Is there a "rule of thumb" that would raise the pH of peat moss to somewhere between 6.0 and 7.0? For example for every 5 gal. pail of dry peat moss add x amount of powdered lime to raise pH from ...
Not that I am aware of, what do you want to do.
There maybe another way to skin this cat.
If you need Organic Matter, but want a high pH 6.-7. then try shredded leave in a compost pile.As the leaves rot the pH goes up.
Have you Google pine bark, or other ground up Organic Matter?
I have just planted some lemon bamb in 1 gal pots. The mix is about 3 part peat 1 part perlite. So with the peat being about 4.5 ph it is way to low for the plants. I was in a rush when I planted them and I did not add lime. I was going to add about a tbl spn of lime per gal of mix. I believ that should bring the ph to 6-7. I will top dress with 1tbl spn per plnt to get the ph up.
So in your case it could be 5-6 tbl spn of lime per 5 gal of peat. Please somone correct me if im wrong.
Several years ago to a 4 x 4 plot with a tested soil pH of 5.7 I added 3.8 cubic feet of peat moss, in preparation for planting blueberries, and the following year the soil pH in that plot was 7.2. No lime, no manure, no compost, just the peat moss.
Yea. The peatmoss becomes 7 after time. But if you look up the ph of fresh moss it will be 4.5 or lower.
I just adding my lime to my 1 gal pots and i think I over did it and went with about 2-3 tabls spoons of lime each pot. opps! I hope that the lemon bamb will like it I hear it likes ph up to 8.5 so I think I changed the peat4.5 to about 7.5.
I hope somone has some more views on this. I do not have a ph tester.

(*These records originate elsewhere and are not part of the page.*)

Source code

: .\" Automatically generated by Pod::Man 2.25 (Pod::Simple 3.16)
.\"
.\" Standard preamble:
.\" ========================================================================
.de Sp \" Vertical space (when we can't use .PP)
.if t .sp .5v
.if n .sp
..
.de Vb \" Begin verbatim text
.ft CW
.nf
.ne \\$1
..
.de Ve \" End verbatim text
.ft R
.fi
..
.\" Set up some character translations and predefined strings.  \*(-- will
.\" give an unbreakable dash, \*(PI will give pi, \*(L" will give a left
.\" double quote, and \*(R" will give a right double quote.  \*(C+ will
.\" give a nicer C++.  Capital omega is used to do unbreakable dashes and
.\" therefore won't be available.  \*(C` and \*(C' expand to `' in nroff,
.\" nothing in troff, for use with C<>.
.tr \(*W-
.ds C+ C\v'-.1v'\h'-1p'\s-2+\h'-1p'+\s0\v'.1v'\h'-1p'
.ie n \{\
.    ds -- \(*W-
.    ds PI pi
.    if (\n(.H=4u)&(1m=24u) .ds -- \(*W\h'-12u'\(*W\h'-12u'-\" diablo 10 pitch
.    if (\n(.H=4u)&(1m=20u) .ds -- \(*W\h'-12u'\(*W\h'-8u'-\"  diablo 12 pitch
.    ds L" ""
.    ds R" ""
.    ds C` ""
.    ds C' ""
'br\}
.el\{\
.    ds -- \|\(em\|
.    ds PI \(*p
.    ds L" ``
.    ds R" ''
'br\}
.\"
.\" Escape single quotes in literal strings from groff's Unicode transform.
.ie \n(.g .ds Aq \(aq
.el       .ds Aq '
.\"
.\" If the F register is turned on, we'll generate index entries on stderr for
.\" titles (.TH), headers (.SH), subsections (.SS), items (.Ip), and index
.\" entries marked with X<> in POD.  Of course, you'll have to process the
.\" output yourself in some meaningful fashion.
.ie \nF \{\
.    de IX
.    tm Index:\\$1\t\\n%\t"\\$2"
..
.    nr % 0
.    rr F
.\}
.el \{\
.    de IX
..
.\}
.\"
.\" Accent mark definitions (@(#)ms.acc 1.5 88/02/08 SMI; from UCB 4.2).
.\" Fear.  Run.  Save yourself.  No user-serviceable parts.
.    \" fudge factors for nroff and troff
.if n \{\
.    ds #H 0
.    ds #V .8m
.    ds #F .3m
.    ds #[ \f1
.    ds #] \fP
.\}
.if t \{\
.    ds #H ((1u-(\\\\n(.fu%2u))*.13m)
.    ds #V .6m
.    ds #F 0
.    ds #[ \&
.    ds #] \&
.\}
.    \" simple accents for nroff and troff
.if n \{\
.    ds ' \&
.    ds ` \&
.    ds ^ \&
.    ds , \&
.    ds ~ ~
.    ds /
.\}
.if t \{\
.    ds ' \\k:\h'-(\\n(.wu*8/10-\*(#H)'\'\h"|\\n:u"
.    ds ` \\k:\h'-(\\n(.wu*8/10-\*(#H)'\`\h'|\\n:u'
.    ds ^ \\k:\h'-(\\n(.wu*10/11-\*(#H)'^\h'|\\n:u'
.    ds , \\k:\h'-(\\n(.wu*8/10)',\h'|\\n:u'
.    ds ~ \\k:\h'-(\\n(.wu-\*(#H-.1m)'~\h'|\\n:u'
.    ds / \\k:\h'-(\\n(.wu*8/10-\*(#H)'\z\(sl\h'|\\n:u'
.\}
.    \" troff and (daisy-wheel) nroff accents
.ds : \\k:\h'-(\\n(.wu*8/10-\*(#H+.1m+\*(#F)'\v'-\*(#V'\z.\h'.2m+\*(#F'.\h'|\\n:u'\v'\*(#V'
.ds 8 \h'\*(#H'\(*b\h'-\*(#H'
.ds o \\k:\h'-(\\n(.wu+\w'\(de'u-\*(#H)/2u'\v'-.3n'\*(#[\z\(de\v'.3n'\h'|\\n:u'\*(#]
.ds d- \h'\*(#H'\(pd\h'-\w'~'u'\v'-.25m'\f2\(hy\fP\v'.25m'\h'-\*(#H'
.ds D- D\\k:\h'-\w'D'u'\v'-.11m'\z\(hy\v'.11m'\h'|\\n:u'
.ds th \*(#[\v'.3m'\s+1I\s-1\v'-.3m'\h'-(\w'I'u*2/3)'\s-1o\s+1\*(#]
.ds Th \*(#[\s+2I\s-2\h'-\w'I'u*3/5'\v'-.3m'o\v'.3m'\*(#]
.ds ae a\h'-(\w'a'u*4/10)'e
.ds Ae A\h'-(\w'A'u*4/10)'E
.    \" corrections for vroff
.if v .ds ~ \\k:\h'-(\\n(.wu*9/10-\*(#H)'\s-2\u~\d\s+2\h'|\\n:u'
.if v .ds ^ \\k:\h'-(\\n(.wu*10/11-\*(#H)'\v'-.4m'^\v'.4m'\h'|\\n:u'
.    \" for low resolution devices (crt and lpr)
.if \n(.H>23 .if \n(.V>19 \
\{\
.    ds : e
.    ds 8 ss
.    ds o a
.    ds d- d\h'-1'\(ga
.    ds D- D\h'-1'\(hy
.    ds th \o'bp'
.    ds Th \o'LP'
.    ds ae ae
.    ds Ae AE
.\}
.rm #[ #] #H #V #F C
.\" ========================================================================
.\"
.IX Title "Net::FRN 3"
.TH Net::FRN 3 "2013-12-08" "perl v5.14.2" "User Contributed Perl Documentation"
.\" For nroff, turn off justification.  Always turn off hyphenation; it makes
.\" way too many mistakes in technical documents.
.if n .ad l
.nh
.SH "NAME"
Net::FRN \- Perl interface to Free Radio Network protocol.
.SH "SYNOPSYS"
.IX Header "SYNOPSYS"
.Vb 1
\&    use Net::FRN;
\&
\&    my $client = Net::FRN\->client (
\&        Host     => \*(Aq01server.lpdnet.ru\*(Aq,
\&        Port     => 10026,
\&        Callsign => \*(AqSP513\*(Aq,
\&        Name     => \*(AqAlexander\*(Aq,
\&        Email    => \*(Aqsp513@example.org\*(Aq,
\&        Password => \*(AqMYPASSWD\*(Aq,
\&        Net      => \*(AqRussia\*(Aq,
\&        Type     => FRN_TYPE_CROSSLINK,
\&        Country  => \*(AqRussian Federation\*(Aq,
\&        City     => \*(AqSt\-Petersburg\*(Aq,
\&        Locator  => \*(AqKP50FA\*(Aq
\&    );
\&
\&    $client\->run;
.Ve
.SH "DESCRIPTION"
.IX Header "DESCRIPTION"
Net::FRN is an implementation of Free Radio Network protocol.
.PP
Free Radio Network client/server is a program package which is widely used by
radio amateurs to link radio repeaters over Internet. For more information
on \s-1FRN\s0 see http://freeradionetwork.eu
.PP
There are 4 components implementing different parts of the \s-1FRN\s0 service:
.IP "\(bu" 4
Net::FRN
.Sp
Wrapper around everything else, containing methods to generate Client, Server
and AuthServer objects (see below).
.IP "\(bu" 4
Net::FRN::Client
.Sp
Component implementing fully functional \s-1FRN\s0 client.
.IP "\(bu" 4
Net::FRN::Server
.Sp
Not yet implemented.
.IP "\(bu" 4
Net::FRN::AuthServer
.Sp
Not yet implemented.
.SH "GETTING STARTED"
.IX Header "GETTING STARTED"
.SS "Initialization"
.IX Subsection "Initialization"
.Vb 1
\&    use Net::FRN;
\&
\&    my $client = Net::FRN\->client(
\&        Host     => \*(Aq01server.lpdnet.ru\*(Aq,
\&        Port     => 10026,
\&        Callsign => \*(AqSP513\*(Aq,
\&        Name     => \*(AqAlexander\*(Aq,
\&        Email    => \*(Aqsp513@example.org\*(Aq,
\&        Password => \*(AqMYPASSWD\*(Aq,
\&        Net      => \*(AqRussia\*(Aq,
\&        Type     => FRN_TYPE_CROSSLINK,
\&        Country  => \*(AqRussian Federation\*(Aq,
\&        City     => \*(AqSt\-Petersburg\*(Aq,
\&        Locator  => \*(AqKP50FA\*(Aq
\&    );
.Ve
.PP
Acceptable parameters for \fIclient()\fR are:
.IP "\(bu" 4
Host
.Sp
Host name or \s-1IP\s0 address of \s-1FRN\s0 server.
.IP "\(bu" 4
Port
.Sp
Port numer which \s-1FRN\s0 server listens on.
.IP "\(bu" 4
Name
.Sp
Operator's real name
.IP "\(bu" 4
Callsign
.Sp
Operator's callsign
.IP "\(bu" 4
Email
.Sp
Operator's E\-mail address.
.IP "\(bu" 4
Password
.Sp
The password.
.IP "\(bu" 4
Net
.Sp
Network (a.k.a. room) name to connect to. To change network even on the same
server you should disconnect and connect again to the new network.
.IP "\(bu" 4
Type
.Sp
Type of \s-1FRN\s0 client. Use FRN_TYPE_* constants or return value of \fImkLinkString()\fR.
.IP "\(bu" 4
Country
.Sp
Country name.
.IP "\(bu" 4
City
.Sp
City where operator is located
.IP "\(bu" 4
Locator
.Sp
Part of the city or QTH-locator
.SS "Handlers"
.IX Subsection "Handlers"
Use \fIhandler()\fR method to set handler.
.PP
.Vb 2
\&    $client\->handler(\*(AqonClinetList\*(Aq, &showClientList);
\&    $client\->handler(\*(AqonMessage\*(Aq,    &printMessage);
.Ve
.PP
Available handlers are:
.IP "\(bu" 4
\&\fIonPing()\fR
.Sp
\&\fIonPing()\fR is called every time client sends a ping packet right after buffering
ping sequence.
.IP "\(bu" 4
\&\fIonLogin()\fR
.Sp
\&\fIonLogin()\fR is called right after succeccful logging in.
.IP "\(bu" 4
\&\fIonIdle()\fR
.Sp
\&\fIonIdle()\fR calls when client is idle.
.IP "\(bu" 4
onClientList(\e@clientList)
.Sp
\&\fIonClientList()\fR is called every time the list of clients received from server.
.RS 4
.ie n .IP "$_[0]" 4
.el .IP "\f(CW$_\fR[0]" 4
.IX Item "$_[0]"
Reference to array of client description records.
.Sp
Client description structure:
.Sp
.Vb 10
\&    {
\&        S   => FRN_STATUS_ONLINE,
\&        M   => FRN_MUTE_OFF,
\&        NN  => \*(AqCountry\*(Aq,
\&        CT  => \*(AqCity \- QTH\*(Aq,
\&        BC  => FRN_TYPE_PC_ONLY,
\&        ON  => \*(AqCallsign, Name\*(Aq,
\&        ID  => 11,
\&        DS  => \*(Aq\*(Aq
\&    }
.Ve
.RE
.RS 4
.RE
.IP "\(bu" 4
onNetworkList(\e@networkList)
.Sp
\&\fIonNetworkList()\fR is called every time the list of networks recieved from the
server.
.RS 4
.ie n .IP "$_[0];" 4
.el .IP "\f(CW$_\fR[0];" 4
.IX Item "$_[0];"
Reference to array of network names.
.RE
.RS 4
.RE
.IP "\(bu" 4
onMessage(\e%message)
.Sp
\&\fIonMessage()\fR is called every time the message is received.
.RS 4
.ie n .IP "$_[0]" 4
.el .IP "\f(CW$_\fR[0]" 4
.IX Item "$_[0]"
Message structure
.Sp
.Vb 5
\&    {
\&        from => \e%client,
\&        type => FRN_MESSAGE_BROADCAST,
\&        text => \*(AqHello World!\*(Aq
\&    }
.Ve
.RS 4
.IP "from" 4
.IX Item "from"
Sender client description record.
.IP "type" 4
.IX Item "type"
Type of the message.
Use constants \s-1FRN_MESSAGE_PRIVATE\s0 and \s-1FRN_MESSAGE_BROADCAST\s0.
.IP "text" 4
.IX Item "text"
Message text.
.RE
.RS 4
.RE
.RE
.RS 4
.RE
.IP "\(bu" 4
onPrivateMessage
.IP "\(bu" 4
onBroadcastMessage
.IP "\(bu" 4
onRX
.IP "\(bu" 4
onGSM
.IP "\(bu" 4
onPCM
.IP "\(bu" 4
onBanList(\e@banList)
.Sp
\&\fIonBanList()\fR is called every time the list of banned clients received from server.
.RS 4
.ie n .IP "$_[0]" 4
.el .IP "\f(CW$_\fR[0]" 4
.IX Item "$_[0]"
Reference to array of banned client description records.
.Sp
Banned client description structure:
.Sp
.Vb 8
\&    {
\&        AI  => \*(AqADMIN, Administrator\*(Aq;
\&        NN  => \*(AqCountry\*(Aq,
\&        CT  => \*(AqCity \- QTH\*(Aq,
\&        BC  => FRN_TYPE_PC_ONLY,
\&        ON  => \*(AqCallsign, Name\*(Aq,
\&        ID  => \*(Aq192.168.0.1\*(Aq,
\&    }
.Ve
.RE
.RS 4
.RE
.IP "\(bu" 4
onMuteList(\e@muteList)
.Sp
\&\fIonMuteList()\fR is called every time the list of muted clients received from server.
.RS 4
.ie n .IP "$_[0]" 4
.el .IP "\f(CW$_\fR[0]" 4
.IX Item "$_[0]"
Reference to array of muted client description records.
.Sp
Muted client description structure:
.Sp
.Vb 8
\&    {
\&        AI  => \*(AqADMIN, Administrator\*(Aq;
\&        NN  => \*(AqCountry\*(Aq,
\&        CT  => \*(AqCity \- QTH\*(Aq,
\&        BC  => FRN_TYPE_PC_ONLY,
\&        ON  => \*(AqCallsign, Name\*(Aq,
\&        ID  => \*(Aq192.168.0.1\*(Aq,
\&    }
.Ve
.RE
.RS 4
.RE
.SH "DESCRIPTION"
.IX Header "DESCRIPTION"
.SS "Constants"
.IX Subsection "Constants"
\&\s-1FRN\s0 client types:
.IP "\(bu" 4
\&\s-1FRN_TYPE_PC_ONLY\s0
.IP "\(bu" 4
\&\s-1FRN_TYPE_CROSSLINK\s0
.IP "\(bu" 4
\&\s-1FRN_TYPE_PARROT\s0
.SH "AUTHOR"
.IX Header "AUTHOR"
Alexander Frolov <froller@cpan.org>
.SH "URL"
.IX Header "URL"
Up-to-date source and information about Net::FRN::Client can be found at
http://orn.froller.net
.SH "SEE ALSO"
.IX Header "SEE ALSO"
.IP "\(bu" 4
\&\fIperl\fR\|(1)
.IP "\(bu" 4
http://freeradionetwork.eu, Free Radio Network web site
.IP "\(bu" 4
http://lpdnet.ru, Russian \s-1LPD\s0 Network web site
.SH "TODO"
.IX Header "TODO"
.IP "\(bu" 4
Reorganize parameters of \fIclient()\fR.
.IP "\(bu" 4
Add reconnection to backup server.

Peat moss, organic matter, has a pH of around 4.5 or so. Oak leaves, organic matter, has a pH of around 3.2 and pine needles, organic matter, has a pH around 3.7. Since Abigail Maynard did research at the New Haven Agriculture Research Station that found that Oak leaves and Pine needles will have no significant affect on soil pH, why would anyone think peat moss would?
Well I mixed up some peatmoss and powdered limestone using a mix of 1,4,8 and 16 tblspns per gal. of peat. I added the lime to dried peatmoss, mixed up thoroughly, wetted the mix by strirring in water, dried the mix by squeezing in a paper towel, and took the pH. I used a Corrnell Univ. pH colorimeter kit (5.2 - 7.0) and didn't see any change in pH until 16 tblspn. (1 cup) mix which resulted in a pH of about 6.0.
After reading the above posts I don't think I need to be that concerned about pH. I plan to use peatmoss for its water retention qualities as part of a mixture which includes topsioil, compost (don't have enough), and rotted cow manure. I have six trash bags of shredded leaves that I could also add to the mix but never thought about using them until reading jolj's post.
Oak leaves and Pine needles will have no significant affect on soil pH, why would anyone think peat moss would?
Because the fresh leaves and pine needles breakdown and decompose and their acidity declines with decompostion. Peat moss is already nearly fully decomposed organic matter and any further decomposition is a long and slow process, therefore it holds its acidity much longer. Hence its recommendation as a soil acidifier -- the effect is typically quite longlasting, kimmsr's unsual and anecdotal results to the contrary.
Thank you gardengal48 for clearing that up.
Thanks for the information gardengal48. I guess I'll be adding lime to peatmoss afterall.